背を向ける直前に見えた憂くんは、あっけに取られた顔してた。
そりゃそうだよね、妹みたいにしか思ってない幼馴染のわたしに告白されたんだもん。
涙は止まらないけど、私の恋は終わったけど、きっと後悔はしない。
っ...おい待てよ!
待たない。
私は返事なんて求めてないんだよ。
むしろこれ以上何も聞きたくない。
待てないよ。
追いかけてくる憂くん。
私も必死で走ったけど、男子に、しかも運動部だった人間から逃げ切れるわけなくて。
あっさり捕まってしまう。
憂くん、私返事なんて求めてないから!
離してよ...!
もう、これ以上傷つきたくない...
これが私の本音。
もうちゃんとわかってるから。
憂くんはきっとあの綺麗な人のものになってるんでしょう?
それをわざわざ本人から聞くなんて無理だから。
楓、暴れないでよ...
嫌だ、離して
ねえ楓、お願いだから、聞いて?
ハッとした。
そう言って私の目をのぞき込む憂くんは今まで見たことないぐらい必死で。
私だけを真っ直ぐに見てた。
そんな目で見られたらもう、振りほどけない。
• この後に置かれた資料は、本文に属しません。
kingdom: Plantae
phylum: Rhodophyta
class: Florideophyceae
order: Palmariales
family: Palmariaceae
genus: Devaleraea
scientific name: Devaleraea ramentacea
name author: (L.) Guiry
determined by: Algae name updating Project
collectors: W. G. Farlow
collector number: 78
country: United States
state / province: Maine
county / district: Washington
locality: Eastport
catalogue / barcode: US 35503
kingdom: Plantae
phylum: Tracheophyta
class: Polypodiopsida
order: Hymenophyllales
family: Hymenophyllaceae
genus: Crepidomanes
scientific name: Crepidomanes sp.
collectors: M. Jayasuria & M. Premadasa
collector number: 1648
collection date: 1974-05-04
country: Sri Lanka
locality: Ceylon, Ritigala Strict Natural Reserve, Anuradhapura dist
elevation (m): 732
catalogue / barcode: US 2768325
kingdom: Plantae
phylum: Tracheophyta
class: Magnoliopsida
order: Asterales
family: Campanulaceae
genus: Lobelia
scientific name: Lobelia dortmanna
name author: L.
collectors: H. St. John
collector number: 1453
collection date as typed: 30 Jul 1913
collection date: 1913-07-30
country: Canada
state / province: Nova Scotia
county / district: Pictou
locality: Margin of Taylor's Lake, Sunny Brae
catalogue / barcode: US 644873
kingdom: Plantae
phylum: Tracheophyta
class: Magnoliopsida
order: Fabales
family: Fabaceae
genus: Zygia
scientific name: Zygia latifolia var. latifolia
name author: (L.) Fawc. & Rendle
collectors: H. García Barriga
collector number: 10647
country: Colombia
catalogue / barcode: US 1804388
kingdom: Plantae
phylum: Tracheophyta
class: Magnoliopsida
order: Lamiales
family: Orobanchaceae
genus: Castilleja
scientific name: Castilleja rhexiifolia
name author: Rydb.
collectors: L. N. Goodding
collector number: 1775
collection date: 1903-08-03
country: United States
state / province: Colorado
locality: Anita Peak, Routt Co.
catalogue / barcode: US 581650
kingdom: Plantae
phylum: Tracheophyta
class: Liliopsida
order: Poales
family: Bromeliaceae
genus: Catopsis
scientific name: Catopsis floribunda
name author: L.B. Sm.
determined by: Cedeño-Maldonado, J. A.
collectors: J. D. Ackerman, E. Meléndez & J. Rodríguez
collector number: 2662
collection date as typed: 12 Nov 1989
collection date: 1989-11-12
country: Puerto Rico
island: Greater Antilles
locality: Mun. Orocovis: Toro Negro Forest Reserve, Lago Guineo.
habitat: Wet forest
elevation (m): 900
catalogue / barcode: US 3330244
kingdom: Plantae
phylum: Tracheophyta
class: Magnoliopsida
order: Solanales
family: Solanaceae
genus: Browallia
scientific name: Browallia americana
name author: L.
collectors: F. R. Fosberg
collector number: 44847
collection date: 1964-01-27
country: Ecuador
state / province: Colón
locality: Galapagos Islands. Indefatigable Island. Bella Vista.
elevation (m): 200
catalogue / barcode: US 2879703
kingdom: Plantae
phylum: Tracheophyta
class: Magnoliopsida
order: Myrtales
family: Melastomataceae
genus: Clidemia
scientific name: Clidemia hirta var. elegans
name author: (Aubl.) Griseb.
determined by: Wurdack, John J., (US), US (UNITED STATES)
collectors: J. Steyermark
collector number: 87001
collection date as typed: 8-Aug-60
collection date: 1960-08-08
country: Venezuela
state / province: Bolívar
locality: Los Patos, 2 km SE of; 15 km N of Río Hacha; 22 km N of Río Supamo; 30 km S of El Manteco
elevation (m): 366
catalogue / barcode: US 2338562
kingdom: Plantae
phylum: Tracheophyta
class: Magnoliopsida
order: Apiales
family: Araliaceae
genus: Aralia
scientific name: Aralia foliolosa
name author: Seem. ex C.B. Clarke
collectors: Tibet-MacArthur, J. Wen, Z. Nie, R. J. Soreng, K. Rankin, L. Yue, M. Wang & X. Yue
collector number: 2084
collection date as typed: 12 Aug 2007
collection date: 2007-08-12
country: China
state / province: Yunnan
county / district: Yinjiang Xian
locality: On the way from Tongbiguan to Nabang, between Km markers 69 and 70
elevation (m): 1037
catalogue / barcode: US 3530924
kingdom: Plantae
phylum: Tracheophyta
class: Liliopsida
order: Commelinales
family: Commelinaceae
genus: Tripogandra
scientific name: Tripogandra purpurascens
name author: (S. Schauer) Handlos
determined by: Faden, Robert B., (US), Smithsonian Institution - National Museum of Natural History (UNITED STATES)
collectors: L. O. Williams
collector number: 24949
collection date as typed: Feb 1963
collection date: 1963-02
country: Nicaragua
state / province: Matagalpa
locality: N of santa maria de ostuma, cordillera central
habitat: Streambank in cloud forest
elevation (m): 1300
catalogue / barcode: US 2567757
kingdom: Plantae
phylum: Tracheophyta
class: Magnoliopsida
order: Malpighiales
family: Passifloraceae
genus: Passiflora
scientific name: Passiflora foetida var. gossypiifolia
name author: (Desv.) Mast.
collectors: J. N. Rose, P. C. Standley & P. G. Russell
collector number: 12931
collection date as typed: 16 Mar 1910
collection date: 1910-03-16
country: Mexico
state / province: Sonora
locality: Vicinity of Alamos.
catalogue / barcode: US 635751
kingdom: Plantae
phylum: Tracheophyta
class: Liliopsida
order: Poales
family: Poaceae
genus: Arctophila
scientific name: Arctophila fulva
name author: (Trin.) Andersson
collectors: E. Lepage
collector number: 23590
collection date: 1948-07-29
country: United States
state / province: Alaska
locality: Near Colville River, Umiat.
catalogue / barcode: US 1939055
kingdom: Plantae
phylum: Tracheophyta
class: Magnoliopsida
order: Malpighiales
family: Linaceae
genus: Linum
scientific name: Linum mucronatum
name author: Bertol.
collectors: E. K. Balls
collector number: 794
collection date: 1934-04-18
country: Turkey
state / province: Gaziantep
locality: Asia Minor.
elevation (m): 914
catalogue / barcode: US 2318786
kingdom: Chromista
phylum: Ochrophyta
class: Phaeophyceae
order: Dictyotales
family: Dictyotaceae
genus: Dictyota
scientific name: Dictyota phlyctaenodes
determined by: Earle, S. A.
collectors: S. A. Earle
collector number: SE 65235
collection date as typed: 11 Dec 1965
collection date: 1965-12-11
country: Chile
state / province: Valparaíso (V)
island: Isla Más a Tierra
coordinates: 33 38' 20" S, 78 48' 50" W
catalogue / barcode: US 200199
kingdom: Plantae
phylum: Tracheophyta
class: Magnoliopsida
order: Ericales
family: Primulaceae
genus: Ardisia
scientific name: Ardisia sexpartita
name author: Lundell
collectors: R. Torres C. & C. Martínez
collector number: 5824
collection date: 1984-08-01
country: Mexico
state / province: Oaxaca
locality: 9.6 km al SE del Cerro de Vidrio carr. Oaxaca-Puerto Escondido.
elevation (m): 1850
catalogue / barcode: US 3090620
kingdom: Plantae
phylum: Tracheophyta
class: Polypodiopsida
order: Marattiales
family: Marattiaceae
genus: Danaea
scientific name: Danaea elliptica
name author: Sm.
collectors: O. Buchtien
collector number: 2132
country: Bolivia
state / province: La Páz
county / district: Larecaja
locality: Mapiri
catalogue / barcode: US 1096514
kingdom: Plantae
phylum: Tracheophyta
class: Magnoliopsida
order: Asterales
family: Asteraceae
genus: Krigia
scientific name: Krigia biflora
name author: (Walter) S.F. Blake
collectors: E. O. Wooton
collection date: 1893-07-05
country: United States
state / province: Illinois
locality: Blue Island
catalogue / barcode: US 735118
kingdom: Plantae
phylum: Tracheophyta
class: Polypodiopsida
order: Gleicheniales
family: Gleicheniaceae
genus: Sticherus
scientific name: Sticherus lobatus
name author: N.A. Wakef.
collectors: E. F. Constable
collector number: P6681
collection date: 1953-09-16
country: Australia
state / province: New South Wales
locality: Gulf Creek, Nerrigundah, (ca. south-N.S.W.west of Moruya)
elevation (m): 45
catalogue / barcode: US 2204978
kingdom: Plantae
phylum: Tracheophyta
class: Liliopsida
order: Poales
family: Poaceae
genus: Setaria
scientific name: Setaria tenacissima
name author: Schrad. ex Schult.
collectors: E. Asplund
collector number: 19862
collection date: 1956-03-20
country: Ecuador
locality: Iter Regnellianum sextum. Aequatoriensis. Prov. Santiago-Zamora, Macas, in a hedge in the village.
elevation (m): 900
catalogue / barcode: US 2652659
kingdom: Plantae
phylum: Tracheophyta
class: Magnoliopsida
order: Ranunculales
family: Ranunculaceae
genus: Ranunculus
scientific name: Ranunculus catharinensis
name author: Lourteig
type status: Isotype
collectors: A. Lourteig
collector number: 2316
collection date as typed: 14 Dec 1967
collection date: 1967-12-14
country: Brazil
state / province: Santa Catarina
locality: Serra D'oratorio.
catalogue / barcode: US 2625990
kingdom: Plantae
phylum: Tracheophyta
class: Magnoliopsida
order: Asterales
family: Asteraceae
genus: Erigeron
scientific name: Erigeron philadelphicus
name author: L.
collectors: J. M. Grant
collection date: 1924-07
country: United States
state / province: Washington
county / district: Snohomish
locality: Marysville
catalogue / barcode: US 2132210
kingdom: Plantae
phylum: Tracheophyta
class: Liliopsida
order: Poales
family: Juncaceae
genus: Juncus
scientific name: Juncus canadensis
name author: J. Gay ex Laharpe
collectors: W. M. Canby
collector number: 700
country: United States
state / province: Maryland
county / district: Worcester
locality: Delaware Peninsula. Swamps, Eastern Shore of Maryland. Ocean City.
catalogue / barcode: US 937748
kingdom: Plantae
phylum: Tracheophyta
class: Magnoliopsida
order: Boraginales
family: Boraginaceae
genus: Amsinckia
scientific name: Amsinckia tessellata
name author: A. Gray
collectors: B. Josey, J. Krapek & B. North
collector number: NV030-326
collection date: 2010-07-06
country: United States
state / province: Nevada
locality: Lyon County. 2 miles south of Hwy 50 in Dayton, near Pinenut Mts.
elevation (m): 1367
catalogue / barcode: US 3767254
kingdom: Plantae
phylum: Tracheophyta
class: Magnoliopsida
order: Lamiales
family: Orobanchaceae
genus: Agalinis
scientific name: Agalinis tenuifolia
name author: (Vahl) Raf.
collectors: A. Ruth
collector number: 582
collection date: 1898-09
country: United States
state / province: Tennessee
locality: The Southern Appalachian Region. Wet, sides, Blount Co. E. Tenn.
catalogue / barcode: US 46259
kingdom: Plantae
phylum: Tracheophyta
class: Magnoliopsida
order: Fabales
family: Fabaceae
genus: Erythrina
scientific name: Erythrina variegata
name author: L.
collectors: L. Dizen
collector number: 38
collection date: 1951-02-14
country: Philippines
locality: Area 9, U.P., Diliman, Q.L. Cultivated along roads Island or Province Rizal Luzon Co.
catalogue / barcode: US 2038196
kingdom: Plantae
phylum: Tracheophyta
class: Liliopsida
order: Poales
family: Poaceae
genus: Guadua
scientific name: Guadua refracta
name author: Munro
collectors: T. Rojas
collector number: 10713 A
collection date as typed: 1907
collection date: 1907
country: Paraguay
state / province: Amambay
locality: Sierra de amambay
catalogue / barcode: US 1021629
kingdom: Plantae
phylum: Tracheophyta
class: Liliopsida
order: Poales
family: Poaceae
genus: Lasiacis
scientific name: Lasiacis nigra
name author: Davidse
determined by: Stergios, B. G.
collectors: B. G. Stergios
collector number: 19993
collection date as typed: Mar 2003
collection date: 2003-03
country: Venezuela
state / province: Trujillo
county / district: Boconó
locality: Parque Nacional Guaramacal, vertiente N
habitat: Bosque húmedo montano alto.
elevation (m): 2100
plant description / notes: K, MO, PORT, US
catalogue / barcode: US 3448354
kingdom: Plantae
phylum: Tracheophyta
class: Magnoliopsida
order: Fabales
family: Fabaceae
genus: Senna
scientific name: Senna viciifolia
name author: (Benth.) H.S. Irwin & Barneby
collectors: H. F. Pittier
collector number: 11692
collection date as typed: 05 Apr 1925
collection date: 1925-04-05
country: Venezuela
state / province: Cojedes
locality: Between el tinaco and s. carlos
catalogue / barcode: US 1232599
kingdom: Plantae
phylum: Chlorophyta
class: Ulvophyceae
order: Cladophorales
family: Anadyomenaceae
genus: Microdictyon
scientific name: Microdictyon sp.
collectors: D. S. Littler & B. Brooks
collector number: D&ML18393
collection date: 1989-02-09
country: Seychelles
もし、あの人への思いとかを語り始めたら辛いけど、憂くんとしてもけじめをつけたいのかもしれないし、ちゃんと聞こう。そして、思いっきり泣くんだ。
....わかった
俺には、好きな子がいる。
俺にとってめちゃくちゃ大事な存在。
ああやっぱりそうなんだ。
大事な存在なんだね、ああダメだ、涙が堪えられない。
すごく可愛くて、目が離せないようなところもあって、
仮にも告白してきた女に、自分の彼女の話する?悲しみとともに怒りがこみ上げる。
危なかしいから、ずっと、守っていきたいと思ってる。それから、今まで一緒にいて俺に幸せをくれてたことにお礼を言いたい。
楓、15年間ありがとう。ずっと好きだった
....え?
わたし...?
ゆっくり顔をあげると、私を見つめて微笑む憂くんが居た。
あ、あの...私...?
うん。楓以外いない
あの、きれいなひとは?
ああ私可愛くないな。今こんな事聞くなんて。
やっぱりお前見てたんだ。友達が言ってた。楓が教室の方に行ったって。
断ったよ
な、んで?あんなに...綺麗なのに
お前が好きだから。
当たり前だろ。
何回も言わせるなよ...恥ずかしい
ああ馬鹿だな私は。
なんでなんて普通聞かないのにね。
俺は楓が好きです。付き合ってください
ちょっと早口で、顔を赤くして言う憂くん。
私の答えはもちろん決まってる。
はい!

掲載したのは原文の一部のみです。